- _TRY IT_: Reproduce the following items verbatim, omitting the pictures from your copy.

[Start of section]

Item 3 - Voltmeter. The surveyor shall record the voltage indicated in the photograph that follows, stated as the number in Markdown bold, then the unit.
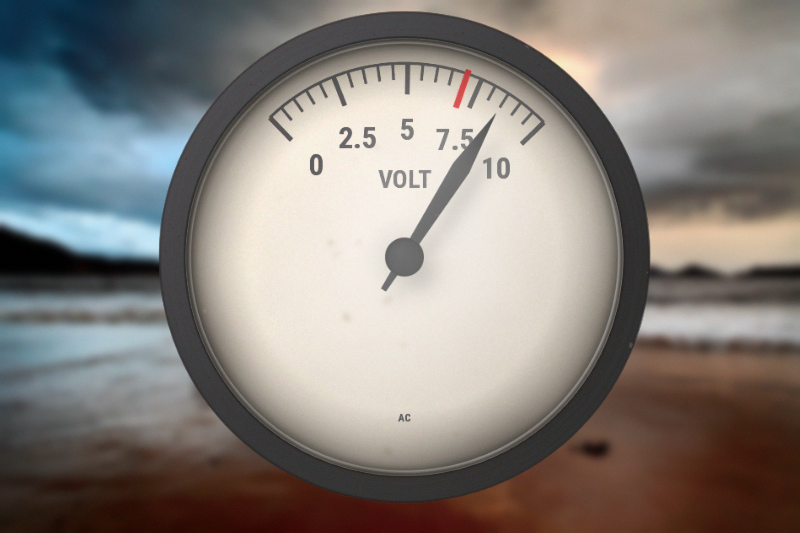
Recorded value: **8.5** V
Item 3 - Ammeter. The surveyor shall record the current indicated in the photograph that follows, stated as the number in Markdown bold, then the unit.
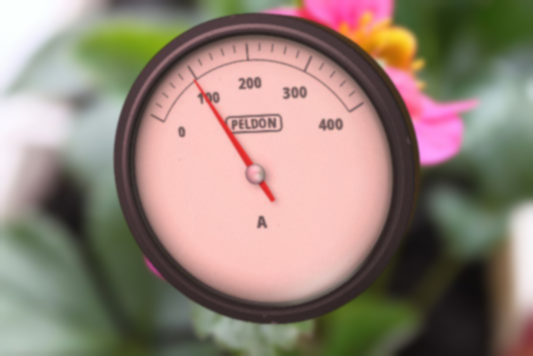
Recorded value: **100** A
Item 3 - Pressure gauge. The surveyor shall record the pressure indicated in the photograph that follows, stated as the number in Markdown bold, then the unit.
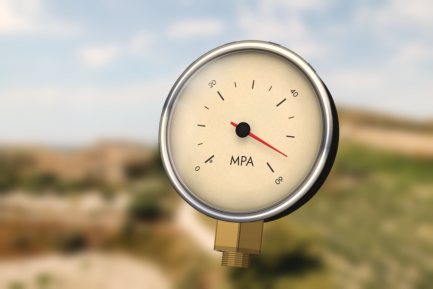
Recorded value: **55** MPa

[End of section]

- _THE ANSWER_:
Item 3 - Voltmeter. The surveyor shall record the voltage indicated in the photograph that follows, stated as the number in Markdown bold, then the unit.
Recorded value: **8.5** V
Item 3 - Ammeter. The surveyor shall record the current indicated in the photograph that follows, stated as the number in Markdown bold, then the unit.
Recorded value: **100** A
Item 3 - Pressure gauge. The surveyor shall record the pressure indicated in the photograph that follows, stated as the number in Markdown bold, then the unit.
Recorded value: **55** MPa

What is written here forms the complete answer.